### Task
Return every record below exactly.

### Information
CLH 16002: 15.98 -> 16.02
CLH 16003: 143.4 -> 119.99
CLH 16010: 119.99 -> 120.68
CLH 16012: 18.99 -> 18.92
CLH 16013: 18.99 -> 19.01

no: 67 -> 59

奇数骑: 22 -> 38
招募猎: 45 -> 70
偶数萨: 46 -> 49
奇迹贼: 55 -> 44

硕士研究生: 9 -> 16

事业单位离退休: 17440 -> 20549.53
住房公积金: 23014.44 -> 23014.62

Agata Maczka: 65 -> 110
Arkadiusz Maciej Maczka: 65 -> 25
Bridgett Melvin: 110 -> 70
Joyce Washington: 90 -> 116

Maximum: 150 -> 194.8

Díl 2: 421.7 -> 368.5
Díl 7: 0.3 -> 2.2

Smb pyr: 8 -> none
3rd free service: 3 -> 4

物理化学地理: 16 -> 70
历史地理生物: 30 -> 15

### Answer to the problem
CLH 16002: 15.98 -> 16.02
CLH 16003: 143.4 -> 119.99
CLH 16010: 119.99 -> 120.68
CLH 16012: 18.99 -> 18.92
CLH 16013: 18.99 -> 19.01

no: 67 -> 59

奇数骑: 22 -> 38
招募猎: 45 -> 70
偶数萨: 46 -> 49
奇迹贼: 55 -> 44

硕士研究生: 9 -> 16

事业单位离退休: 17440 -> 20549.53
住房公积金: 23014.44 -> 23014.62

Agata Maczka: 65 -> 110
Arkadiusz Maciej Maczka: 65 -> 25
Bridgett Melvin: 110 -> 70
Joyce Washington: 90 -> 116

Maximum: 150 -> 194.8

Díl 2: 421.7 -> 368.5
Díl 7: 0.3 -> 2.2

Smb pyr: 8 -> none
3rd free service: 3 -> 4

物理化学地理: 16 -> 70
历史地理生物: 30 -> 15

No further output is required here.